For phase III randomized trials, progression-free survival (PFS) is often the main endpoint. This measures how long you live without your disease progressing according to RECIST criteria. Understanding this helps you interpret trial results and decide if a study might be right for you.
Some trials are now incorporating more advanced imaging like PET/CT scans alongside standard RECIST measurements. PET scans use a special radioactive sugar (called FDG) that cancer cells absorb more readily than normal cells.
Research shows that changes in how much sugar the tumor absorbs can be detected earlier than changes in tumor size on regular CT scans. This means PET/CT might identify patients whose cancer isn’t responding to treatment sooner than traditional imaging alone.
Questions to Ask Your Doctor
Understanding RECIST empowers you to have better conversations about ovarian cancer treatment. Consider asking:
- “What were my baseline measurements, and what are they now?”

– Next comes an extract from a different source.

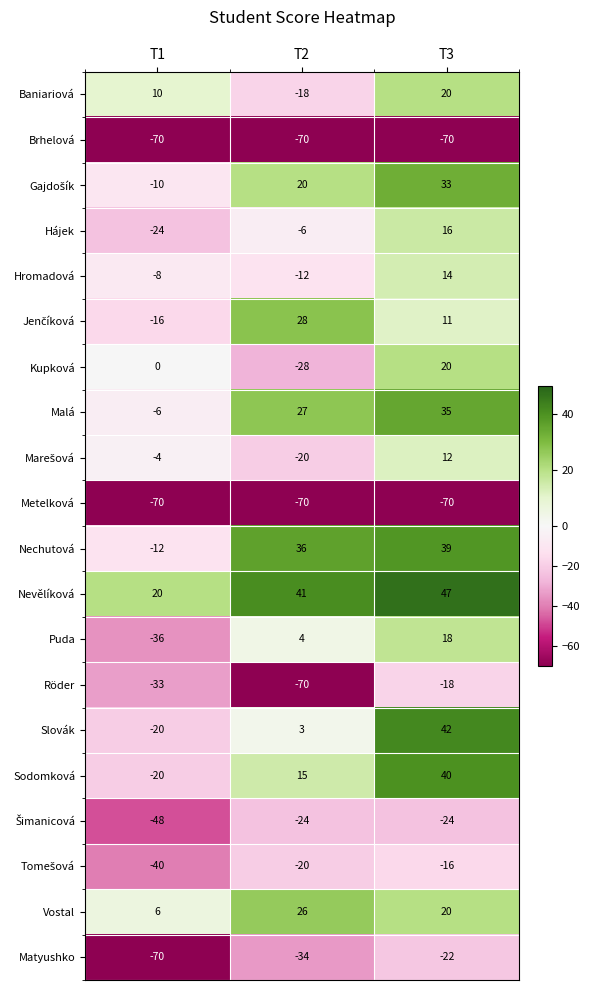

The Metelková series shows -70 at T3. True or false?

True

- “Am I meeting criteria for partial response, or is my disease stable?”
- “Are there any non-target lesions that concern you, even if my target lesions look stable?”
- “If I have stable disease, does that mean the treatment isn’t working, or is that actually a good outcome for my cancer type?”

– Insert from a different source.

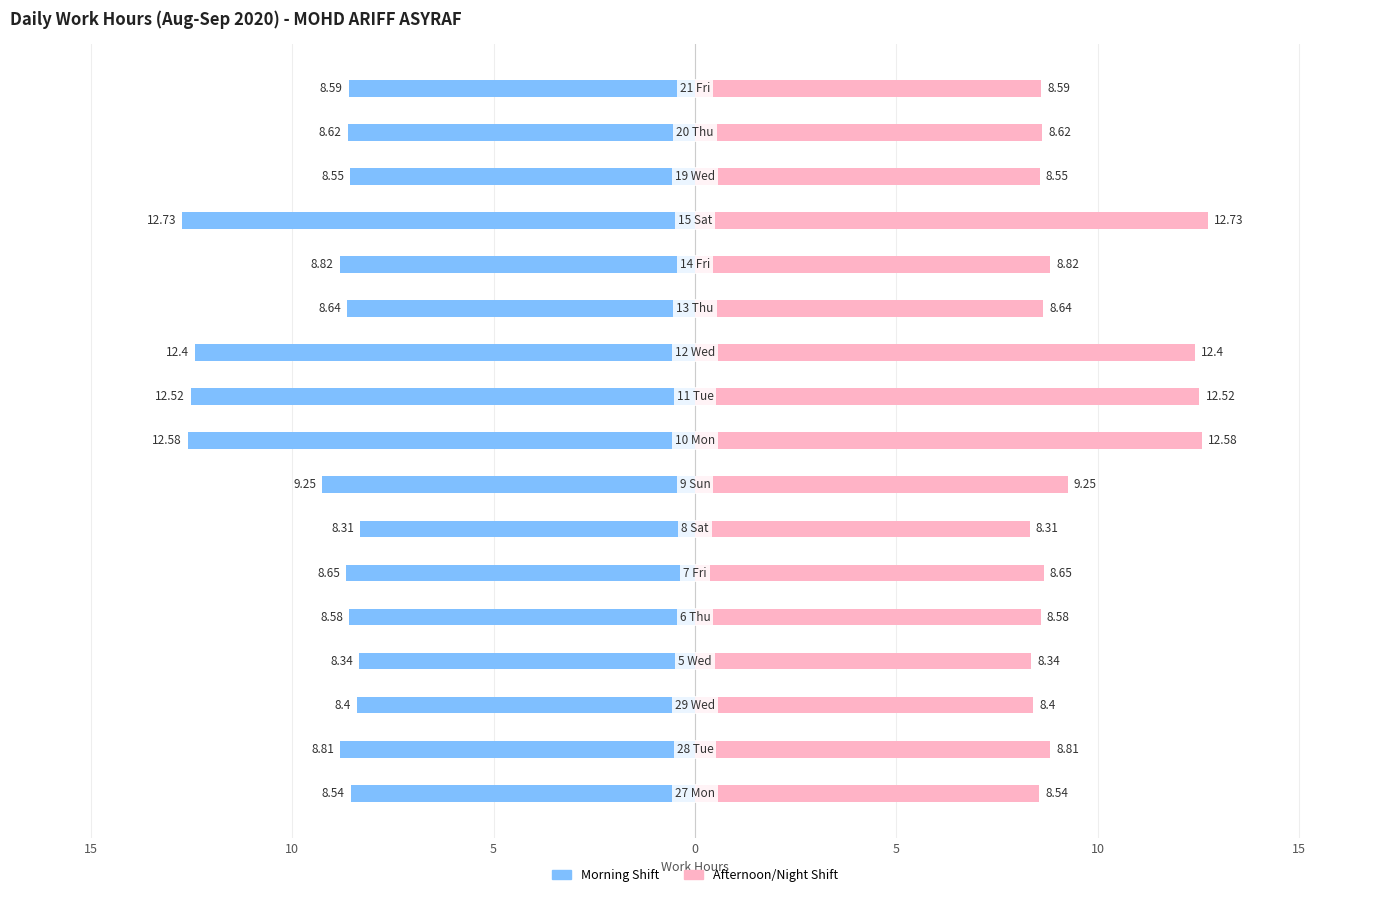

What is the highest value of the Afternoon/Night Shift series?

12.7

For patients with borderline ovarian tumors or LGSOC, stable disease can be a meaningful benefit, as these cancers don’t always shrink dramatically with chemotherapy.
RECIST Criteria Radiology: The Bottom Line
RECIST criteria provide the framework for measuring how your ovarian cancer responds to treatment. While the system has limitations, particularly with the small peritoneal deposits and fluid accumulations common in ovarian cancer, it remains the gold standard that doctors worldwide use to assess whether treatment is working.
Understanding what RECIST means helps you interpret your scan results with clarity. When your doctor says you have a “partial response,” you’ll know your tumors have shrunk by at least 30%. When they mention “stable disease,” you’ll understand that your cancer is being controlled, even if it hasn’t dramatically shrunk.
The more you know about how your disease is being monitored, the better equipped you are to participate in your own care and make decisions that align with your goals.